If built in significant numbers these ships would require some changes to the London treaty since I doubt the British would want to scrap nearly new ships.

There is no way Britain or the Empire would have built these turkeys. While the concept was brought up a few times, it was shot down in flames. Basically its stupid to put all those delicate planes and avgas on something that is going to take shell hits, and you cant armour the volume properly.
Aircraft carriers are volume-limited designs, heavy gun ships are displacement limited. Two completely different types of ship.
The germans designed one (the Graf Zeppelin) bacause they had no idea about aircraft carriers. The British did.
 
I was thinking, could this possibly come about in a world where the Naval Treaties come about as being more generous, with either larger tonnage allowances (and no limits as to how you spend your tonnage in detail), and with no post-WWI Doolittle trials to validate naval air strikes.

I was thinking this might be a curious and almost conservative way for the various navies to dabble in carriers, testing their effectiveness and all of that without the full liabilities of a carrier should the whole flightdeck thing not work out?

As for designs...
Perhaps a catamaran design, two gunship hulls on either side, and a flightdeck as the structural 'bridge' between the two gun hulls? That said, I can easily see this being...problematic, on account of needing (nonexistent) storage space under the flight deck to stow and refit aircraft, so perhaps a trimaran design would be more appropriate. But looking at such unconventional designs means some POD in naval engineering and design... And I don't know nearly enough of this aspect to see how to do it/whether it is even plausible in the early 20th century. Of course, you could also go with the CF design listed, but I can't imagine it being terribly effective without some (significant) issues in regards to room to make sure everything isn't just thrown together in the centre of the ship, per the flight cruiser plans in the wiki link.

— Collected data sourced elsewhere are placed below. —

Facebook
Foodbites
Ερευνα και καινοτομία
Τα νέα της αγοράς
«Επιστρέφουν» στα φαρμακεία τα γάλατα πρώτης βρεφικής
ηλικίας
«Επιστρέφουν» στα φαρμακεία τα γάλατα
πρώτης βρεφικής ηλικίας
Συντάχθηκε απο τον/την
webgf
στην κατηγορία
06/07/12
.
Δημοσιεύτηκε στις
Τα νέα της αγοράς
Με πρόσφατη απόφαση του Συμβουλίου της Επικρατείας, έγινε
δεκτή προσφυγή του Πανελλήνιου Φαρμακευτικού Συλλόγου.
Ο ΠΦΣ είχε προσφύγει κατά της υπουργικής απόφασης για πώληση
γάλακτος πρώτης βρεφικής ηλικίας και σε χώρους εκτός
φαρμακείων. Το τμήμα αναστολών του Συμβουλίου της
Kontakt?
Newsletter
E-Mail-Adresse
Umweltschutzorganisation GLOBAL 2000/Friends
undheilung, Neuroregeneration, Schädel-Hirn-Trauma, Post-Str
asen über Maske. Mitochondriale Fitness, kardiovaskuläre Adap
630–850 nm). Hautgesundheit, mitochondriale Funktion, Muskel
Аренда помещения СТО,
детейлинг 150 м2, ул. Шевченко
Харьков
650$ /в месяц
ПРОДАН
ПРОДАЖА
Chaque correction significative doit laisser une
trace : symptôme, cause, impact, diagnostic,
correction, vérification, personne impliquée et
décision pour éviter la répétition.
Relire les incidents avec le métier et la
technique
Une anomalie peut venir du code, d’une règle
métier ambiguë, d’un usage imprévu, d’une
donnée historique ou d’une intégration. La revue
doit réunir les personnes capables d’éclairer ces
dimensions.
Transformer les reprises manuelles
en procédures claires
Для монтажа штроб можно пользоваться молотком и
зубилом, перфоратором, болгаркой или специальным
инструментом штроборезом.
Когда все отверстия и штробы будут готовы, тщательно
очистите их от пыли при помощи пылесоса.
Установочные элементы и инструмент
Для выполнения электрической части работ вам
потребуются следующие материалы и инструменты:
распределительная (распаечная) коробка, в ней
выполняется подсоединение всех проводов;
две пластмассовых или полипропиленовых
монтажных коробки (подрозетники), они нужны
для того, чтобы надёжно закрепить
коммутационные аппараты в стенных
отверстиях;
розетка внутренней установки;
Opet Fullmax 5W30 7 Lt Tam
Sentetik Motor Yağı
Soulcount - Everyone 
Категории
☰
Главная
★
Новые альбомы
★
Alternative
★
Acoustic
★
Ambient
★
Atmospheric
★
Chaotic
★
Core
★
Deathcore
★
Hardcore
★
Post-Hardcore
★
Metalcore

A seagoing catamaran isnt going to happen pre-WW2, the structural effects cant be handled, and the available steels probably arent up to it either. The stresses involved with a basic cat design (the only one possible at the time) are horrendous. There are good reasons why, even now, you dont see many around, and all those have very heavy hulls
 

Hoist40

Banned
There is no way Britain or the Empire would have built these turkeys. .

I am talking about the 1920’s when aircraft were weak and low angle guns needed to defend the carrier from surface attack

Hermes ha six 5.5 inch guns
Eagle had nine 6 inch guns
Furious had ten 5.5 inch guns

So there was a perceived need for the ability to engage surface targets. Also Britain did not armor its aircraft carrier hangers until Ark Royal in 1938
 
There was one built, if not finished.
Look up the specs for the KM's Graf Zeppelin :eek:

Graf Zeppelin a cruiser at 33.500+ tonnes?

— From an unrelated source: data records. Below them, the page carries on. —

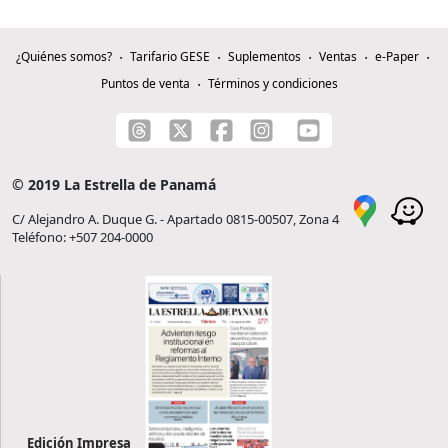
¿Quiénes somos?
Tarifario GESE
Suplementos
Ventas
e-Paper
Puntos de venta
Términos y condiciones
© 2019 La Estrella de Panamá
C/ Alejandro A. Duque G. - Apartado 0815-00507, Zona 4
Teléfono: +507 204-0000
Edición Impresa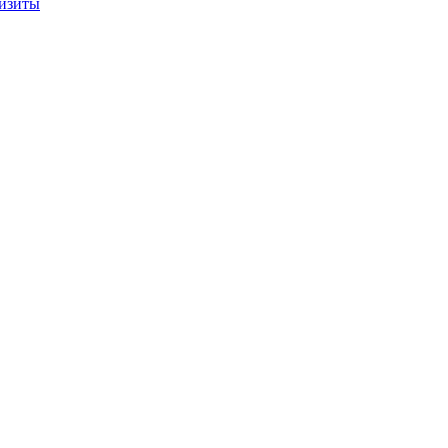
изиты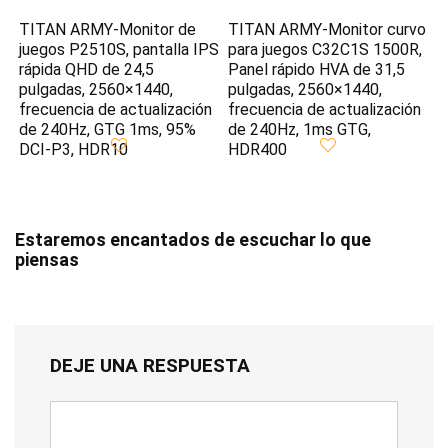
TITAN ARMY-Monitor de
TITAN ARMY-Monitor curvo
juegos P2510S, pantalla IPS
para juegos C32C1S 1500R,
rápida QHD de 24,5
Panel rápido HVA de 31,5
pulgadas, 2560×1440,
pulgadas, 2560×1440,
frecuencia de actualización
frecuencia de actualización
de 240Hz, GTG 1ms, 95%
de 240Hz, 1ms GTG,
DCI-P3, HDR10
HDR400
Estaremos encantados de escuchar lo que
piensas
DEJE UNA RESPUESTA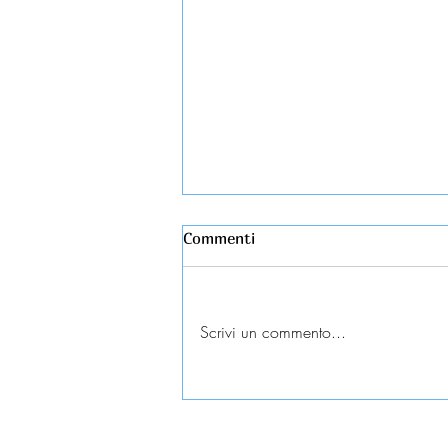
Commenti
Scrivi un commento...
Esame universitario
contestato: diritti e tutele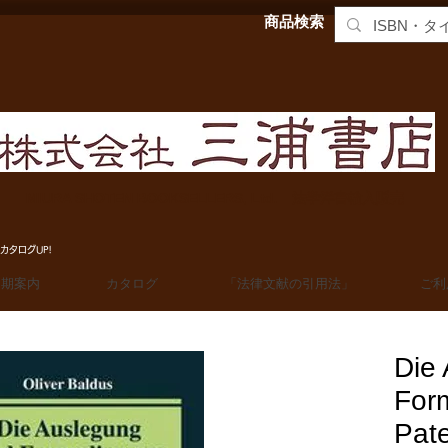
商品検索
MIURA SHOTEN BOOKSELLERS, Ltd. 法学洋書輸入販売
カタログUP!
定期案内
カタログ
「法律文献の引用法」
ご利
Die
For
Pat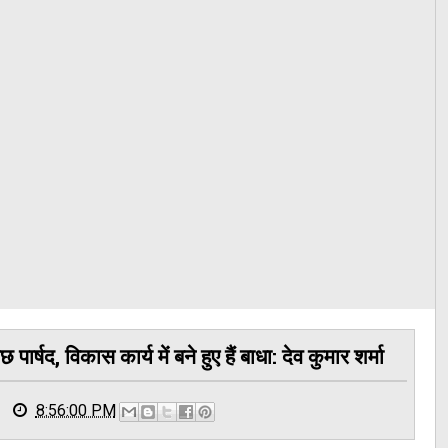
्षद, विकास कार्य में बने हुए हैं बाधा: देव कुमार शर्मा
8:56:00 PM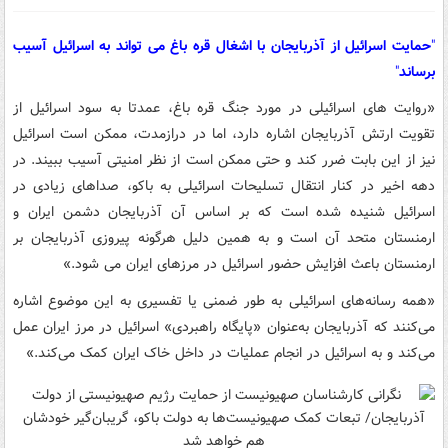
"
حمایت اسرائیل از آذربایجان با اشغال قره باغ می تواند به اسرائیل آسیب
برساند
"
«روایت های اسرائیلی در مورد جنگ قره باغ، عمدتا به سود اسرائیل از
تقویت ارتش آذربایجان اشاره دارد، اما در درازمدت، ممکن است اسرائیل
نیز از این بابت ضرر کند و حتی ممکن است از نظر امنیتی آسیب ببیند. در
دهه اخیر در کنار انتقال تسلیحات اسرائیلی به باکو، صداهای زیادی در
اسرائیل شنیده شده است که بر اساس آن آذربایجان دشمن ایران و
ارمنستان متحد آن است و به همین دلیل هرگونه پیروزی آذربایجان بر
ارمنستان باعث افزایش حضور اسرائیل در مرزهای ایران می شود.»
«همه رسانه‌های اسرائیلی به طور ضمنی یا تفسیری به این موضوع اشاره
می‌کنند که آذربایجان به‌عنوان «پایگاه راهبردی» اسرائیل در مرز ایران عمل
می‌کند و به اسرائیل در انجام عملیات در داخل خاک ایران کمک می‌کند.»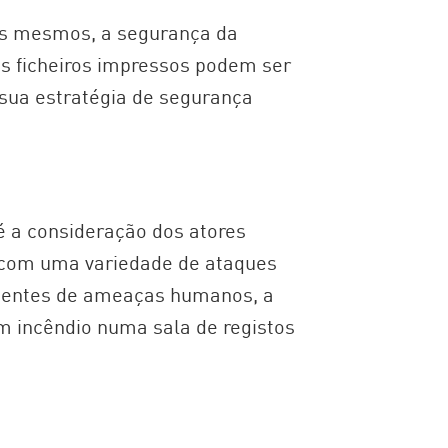
os mesmos, a segurança da
s ficheiros impressos podem ser
sua estratégia de segurança
é a consideração dos atores
 com uma variedade de ataques
agentes de ameaças humanos, a
 incêndio numa sala de registos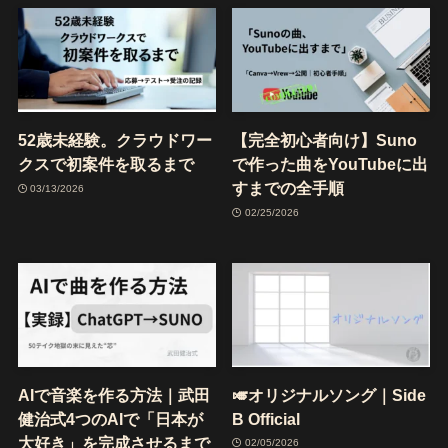
52歳未経験。クラウドワー
【完全初心者向け】Suno
クスで初案件を取るまで
で作った曲をYouTubeに出
すまでの全手順
03/13/2026
02/25/2026
AIで音楽を作る方法｜武田
🎺オリジナルソング｜Side
健治式4つのAIで「日本が
B Official
大好き」を完成させるまで
02/05/2026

I'd hate to see what you'd call a battleship... :p

Myself I'd prefer a MAC with half a dozen ASW planes.

If you don't mind going nowhere fast and being terribly vulnerable, a MAC or a CVE is a quick and cheap solution to operate aircraft from the sea.

A CVL OTOH, while being more costly, at least has some protection from it's cruiser armor and is a lot faster. Because it's faster it's also more useful, as it is capable of operating with fleetcarriers.

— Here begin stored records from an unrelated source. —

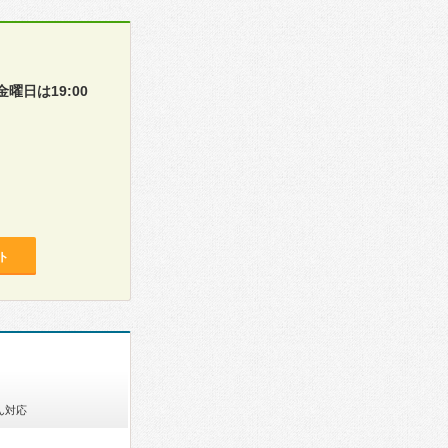
日は19:00
ト
ん対応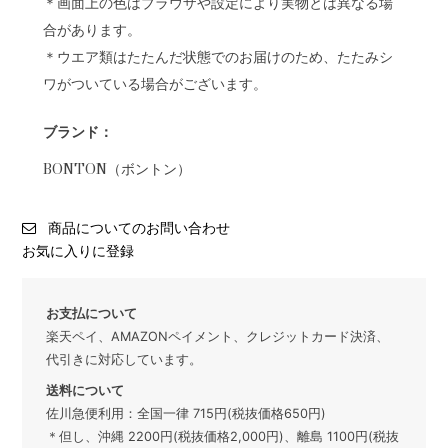
＊画面上の色はブラウザや設定により実物とは異なる場
合があります。
＊ウエア類はたたんだ状態でのお届けのため、たたみシ
ワがついている場合がございます。
ブランド：
BONTON（ボントン）
商品についてのお問い合わせ
お気に入りに登録
お支払について
楽天ペイ、AMAZONペイメント、クレジットカード決済、
代引きに対応しています。
送料について
佐川急便利用：全国一律 715円(税抜価格650円)
＊但し、沖縄 2200円(税抜価格2,000円)、離島 1100円(税抜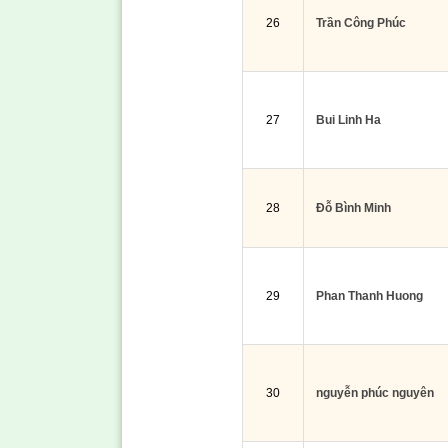
26
Trần Công Phúc
27
Bui Linh Ha
28
Đỗ Bình Minh
29
Phan Thanh Huong
30
nguyễn phúc nguyên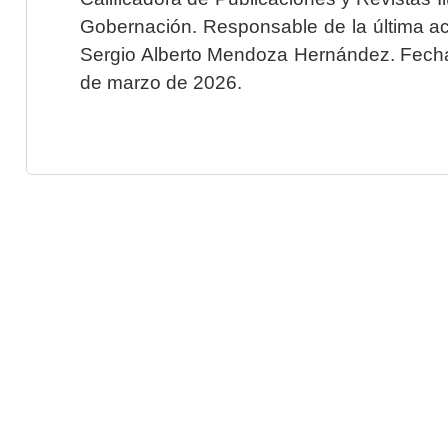
Gobernación. Responsable de la última ac
Sergio Alberto Mendoza Hernández. Fecha 
de marzo de 2026.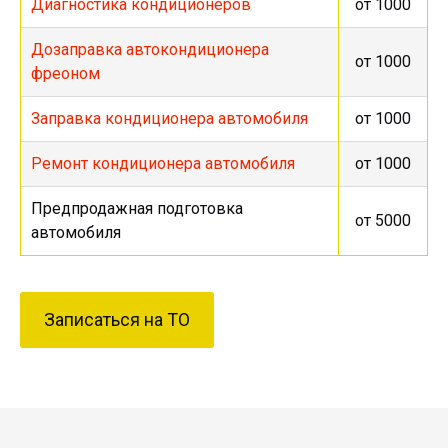
Диагностика кондиционеров
от 1000
Дозаправка автокондиционера
от 1000
фреоном
Заправка кондиционера автомобиля
от 1000
Ремонт кондиционера автомобиля
от 1000
Предпродажная подготовка
от 5000
автомобиля
Записаться на ТО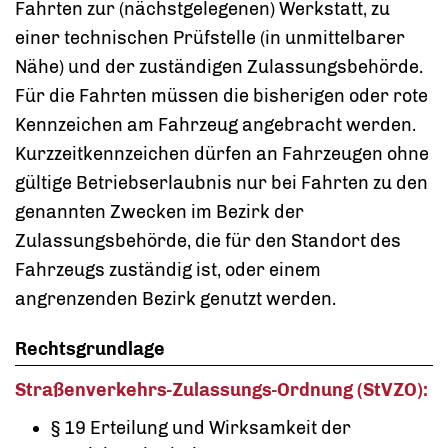
Fahrten zur (nächstgelegenen) Werkstatt, zu
einer technischen Prüfstelle (in unmittelbarer
Nähe) und der zuständigen Zulassungsbehörde.
Für die Fahrten müssen die bisherigen oder rote
Kennzeichen am Fahrzeug angebracht werden.
Kurzzeitkennzeichen dürfen an Fahrzeugen ohne
gültige Betriebserlaubnis nur bei Fahrten zu den
genannten Zwecken im Bezirk der
Zulassungsbehörde, die für den Standort des
Fahrzeugs zuständig ist, oder einem
angrenzenden Bezirk genutzt werden.
Rechtsgrundlage
Straßenverkehrs-Zulassungs-Ordnung (StVZO):
§ 19 Erteilung und Wirksamkeit der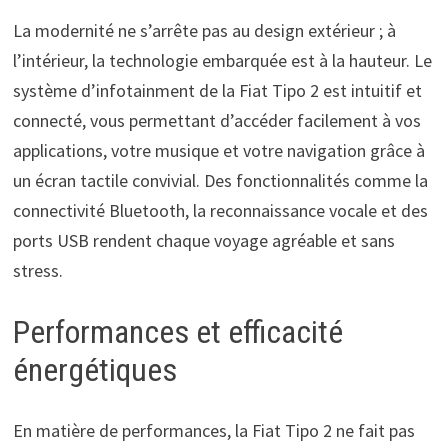
La modernité ne s’arrête pas au design extérieur ; à
l’intérieur, la technologie embarquée est à la hauteur. Le
système d’infotainment de la Fiat Tipo 2 est intuitif et
connecté, vous permettant d’accéder facilement à vos
applications, votre musique et votre navigation grâce à
un écran tactile convivial. Des fonctionnalités comme la
connectivité Bluetooth, la reconnaissance vocale et des
ports USB rendent chaque voyage agréable et sans
stress.
Performances et efficacité
énergétiques
En matière de performances, la Fiat Tipo 2 ne fait pas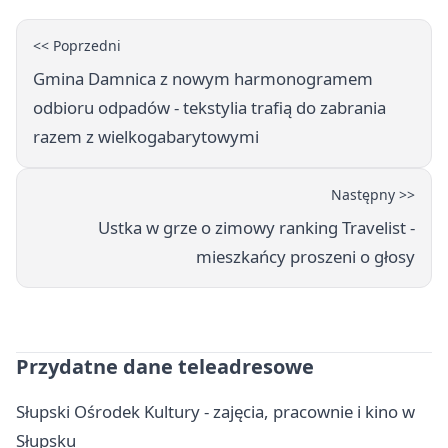
<< Poprzedni
Gmina Damnica z nowym harmonogramem
odbioru odpadów - tekstylia trafią do zabrania
razem z wielkogabarytowymi
Następny >>
Ustka w grze o zimowy ranking Travelist -
mieszkańcy proszeni o głosy
Przydatne dane teleadresowe
Słupski Ośrodek Kultury - zajęcia, pracownie i kino w
Słupsku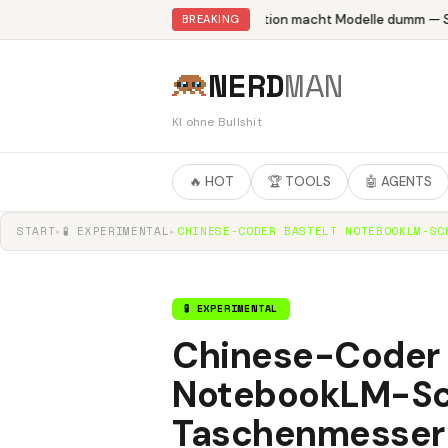
Abliteration macht Modelle dumm — St
BREAKING
NERD
MAN
KI ohne Bullshit
🔥 HOT
🏆 TOOLS
🤖 AGENTS
START
▸
🧪 EXPERIMENTAL
▸
CHINESE-CODER BASTELT NOTEBOOKLM-SC
🧪 EXPERIMENTAL
Chinese-Coder 
NotebookLM-Sc
Taschenmesser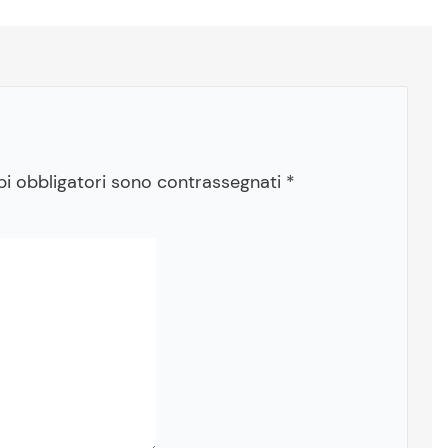
pi obbligatori sono contrassegnati
*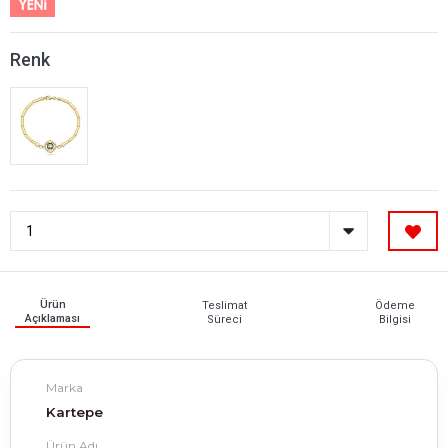
Renk
Ürün
Teslimat
Ödeme
Açıklaması
Süreci
Bilgisi
Marka
Kartepe
Ürün Adı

The battle of the Leyte Gulf is pretty much the exception which proves the rule about CVE's or a MAC.

I was thinking, could this possibly come about in a world where the Naval Treaties come about as being more generous, with either larger tonnage allowances (and no limits as to how you spend your tonnage in detail), and with no post-WWI Doolittle trials to validate naval air strikes.

Wouldn't it be the other way around?
With the WNT being more strict (for battleships and carriers), you'd have more opportunity to experiment with ships around 10.000 tonnes.